Start of Text block

The April installment of Pick My Next Bottle focuses on Super Tuscans from the the 2004 vintage. As I mentioned in the first installment, the purpose of this series is to provide insight into specific wines or producers you may currently have in your cellar. The winning bottle will be opened on Saturday and a Bottle Note will be published the following week.
2004 was a great vintage in Tuscany. A long, cold winter and a rainy spring delayed the budding and flowering. The prolonged warm summer and unusually hot October brought the grapes to optimum ripeness. The vintage is on par with other classic vintages including 1990 and 1997. The best wines should age exceptionally well.
The Contenders
- 2004 Antinori Tignanello – The estate’s 2004 Tignanello is a modern-day classic. Suggestions of macerated cherries, menthol, sweet spices, licorice and French oak meld seamlessly into a perfumed silky-textured core of ripe fruit. The tannins remain incredibly fine throughout. The wine’s vibrant color and fresh flavors suggest it will age gracefully over the next decade. This is a remarkably refined Tignanello. 94 points from the Wine Advocate.
- 2004 Isole e Olena Cepparello – The 2004 Cepparello has fleshed out beautifully since I last tasted it. Dark raspberries, flowers, licorice and spices blossom from the glass as the wine opens up over time. When it was young the 2004 was a much more linear wine, but since then it has put on a lot of weight. Today, the 2004 comes across as a modern day 1982 because of its balance of aromatics, fruit and structure. Anticipated maturity: 2014-2034. 95 points from Wine Advocate.

End of Text block
Start of Material supplied

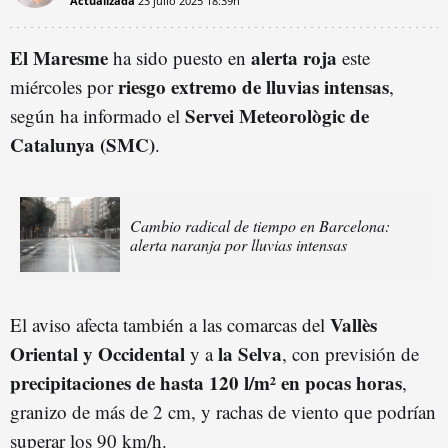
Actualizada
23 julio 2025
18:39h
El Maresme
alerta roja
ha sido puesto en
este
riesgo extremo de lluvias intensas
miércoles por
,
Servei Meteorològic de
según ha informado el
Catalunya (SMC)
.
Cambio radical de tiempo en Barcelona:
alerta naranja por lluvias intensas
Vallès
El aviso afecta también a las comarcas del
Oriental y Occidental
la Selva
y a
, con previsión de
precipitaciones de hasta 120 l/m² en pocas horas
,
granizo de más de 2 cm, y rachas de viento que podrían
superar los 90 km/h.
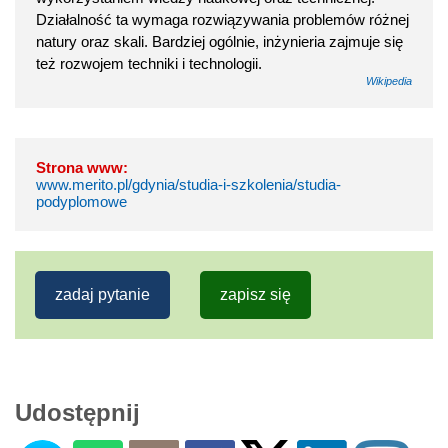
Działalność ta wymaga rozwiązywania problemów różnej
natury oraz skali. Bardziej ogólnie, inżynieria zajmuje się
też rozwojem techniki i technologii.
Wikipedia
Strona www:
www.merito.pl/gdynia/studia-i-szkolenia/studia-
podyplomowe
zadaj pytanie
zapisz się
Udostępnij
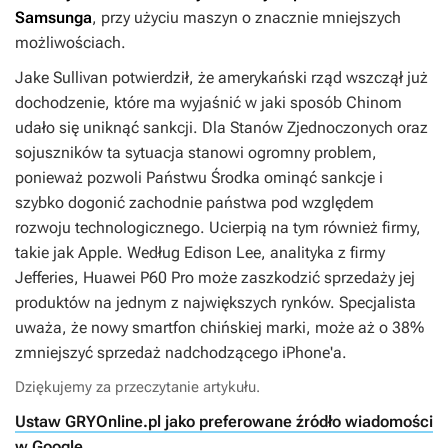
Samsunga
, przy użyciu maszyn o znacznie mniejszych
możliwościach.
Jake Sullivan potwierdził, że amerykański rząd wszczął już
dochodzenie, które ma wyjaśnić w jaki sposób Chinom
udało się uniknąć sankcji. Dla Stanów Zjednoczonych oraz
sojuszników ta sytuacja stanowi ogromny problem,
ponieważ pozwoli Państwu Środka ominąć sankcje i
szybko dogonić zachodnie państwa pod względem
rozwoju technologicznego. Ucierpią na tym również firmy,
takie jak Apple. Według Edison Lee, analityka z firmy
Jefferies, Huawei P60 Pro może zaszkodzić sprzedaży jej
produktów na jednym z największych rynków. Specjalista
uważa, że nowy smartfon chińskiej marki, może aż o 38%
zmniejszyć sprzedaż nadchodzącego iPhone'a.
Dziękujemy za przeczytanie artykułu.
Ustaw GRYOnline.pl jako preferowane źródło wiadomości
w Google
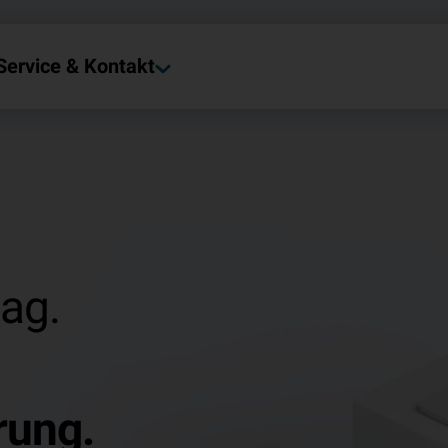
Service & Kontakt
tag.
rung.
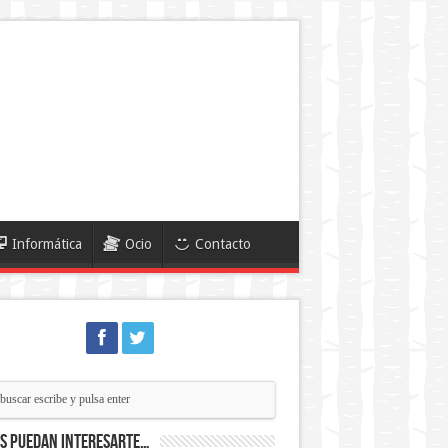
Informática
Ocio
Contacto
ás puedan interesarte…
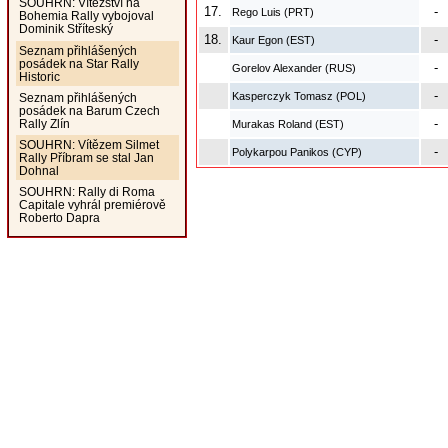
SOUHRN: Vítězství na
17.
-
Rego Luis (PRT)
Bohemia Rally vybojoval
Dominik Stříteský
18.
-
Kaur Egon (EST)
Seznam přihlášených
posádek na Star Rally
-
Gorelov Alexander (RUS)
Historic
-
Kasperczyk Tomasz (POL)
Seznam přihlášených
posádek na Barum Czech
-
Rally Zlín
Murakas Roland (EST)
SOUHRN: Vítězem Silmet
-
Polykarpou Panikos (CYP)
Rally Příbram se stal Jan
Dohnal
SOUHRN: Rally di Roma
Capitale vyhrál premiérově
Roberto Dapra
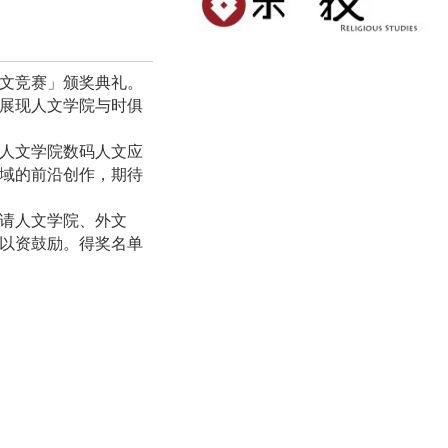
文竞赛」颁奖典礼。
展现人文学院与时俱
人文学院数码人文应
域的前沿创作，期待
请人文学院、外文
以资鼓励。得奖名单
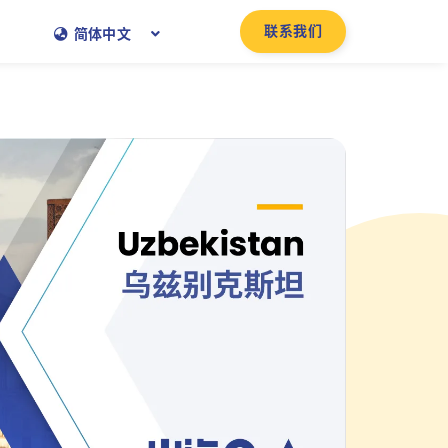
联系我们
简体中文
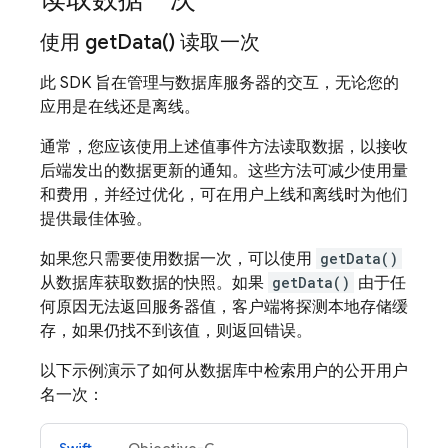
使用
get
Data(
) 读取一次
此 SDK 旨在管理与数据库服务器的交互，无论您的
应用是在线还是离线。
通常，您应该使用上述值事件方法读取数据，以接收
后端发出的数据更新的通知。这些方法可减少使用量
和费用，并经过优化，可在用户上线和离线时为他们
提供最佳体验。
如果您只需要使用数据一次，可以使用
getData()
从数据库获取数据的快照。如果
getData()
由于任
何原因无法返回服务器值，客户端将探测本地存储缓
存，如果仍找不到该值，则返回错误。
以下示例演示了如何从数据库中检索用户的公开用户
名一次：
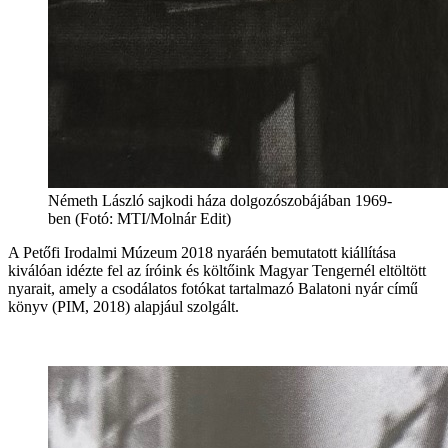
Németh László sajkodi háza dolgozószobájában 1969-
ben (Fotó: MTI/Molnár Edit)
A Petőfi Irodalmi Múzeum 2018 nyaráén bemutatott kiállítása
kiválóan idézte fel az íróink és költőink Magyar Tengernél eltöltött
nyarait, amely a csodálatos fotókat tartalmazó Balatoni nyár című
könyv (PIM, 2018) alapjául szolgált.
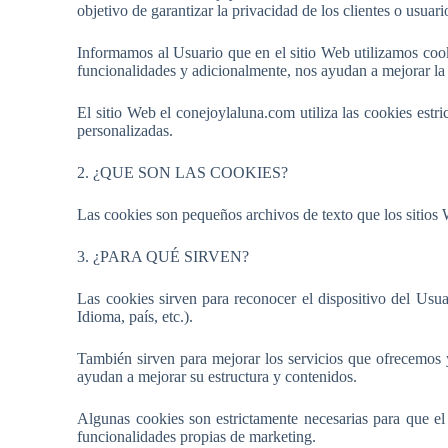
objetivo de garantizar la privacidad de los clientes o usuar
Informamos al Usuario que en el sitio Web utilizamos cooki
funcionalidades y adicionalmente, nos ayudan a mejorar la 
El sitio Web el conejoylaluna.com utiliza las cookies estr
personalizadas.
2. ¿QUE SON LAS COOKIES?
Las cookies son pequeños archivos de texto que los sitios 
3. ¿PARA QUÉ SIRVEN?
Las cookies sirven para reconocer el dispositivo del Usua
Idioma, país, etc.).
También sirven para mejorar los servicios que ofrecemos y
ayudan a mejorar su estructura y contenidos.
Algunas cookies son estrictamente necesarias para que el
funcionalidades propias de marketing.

End of Material supplied
Start of Material supplied

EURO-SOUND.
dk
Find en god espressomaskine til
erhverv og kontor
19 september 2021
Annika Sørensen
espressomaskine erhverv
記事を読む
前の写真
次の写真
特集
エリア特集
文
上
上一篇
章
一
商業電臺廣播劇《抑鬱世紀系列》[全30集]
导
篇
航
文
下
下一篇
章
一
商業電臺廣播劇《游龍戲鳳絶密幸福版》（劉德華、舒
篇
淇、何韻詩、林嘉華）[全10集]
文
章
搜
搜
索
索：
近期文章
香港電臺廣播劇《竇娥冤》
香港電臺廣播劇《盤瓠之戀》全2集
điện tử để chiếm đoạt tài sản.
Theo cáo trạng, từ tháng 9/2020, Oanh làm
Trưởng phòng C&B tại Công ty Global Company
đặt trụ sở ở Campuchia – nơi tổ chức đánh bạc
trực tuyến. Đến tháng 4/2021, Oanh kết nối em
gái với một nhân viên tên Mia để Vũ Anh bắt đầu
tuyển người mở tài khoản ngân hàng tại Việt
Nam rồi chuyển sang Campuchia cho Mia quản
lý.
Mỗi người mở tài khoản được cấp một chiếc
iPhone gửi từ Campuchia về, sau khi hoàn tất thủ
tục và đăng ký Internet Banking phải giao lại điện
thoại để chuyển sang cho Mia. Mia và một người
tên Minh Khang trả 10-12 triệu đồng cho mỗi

End of Material supplied

*Task item*. In the Super Tuscan text, why does the 2004 Cepparello now come across as "a modern day 1982"? Answer in one to three sentences.

*Finished exercise*. It comes across that way because of its balance of aromatics, fruit and structure. As a young wine it was much more linear, but it has since put on a lot of weight.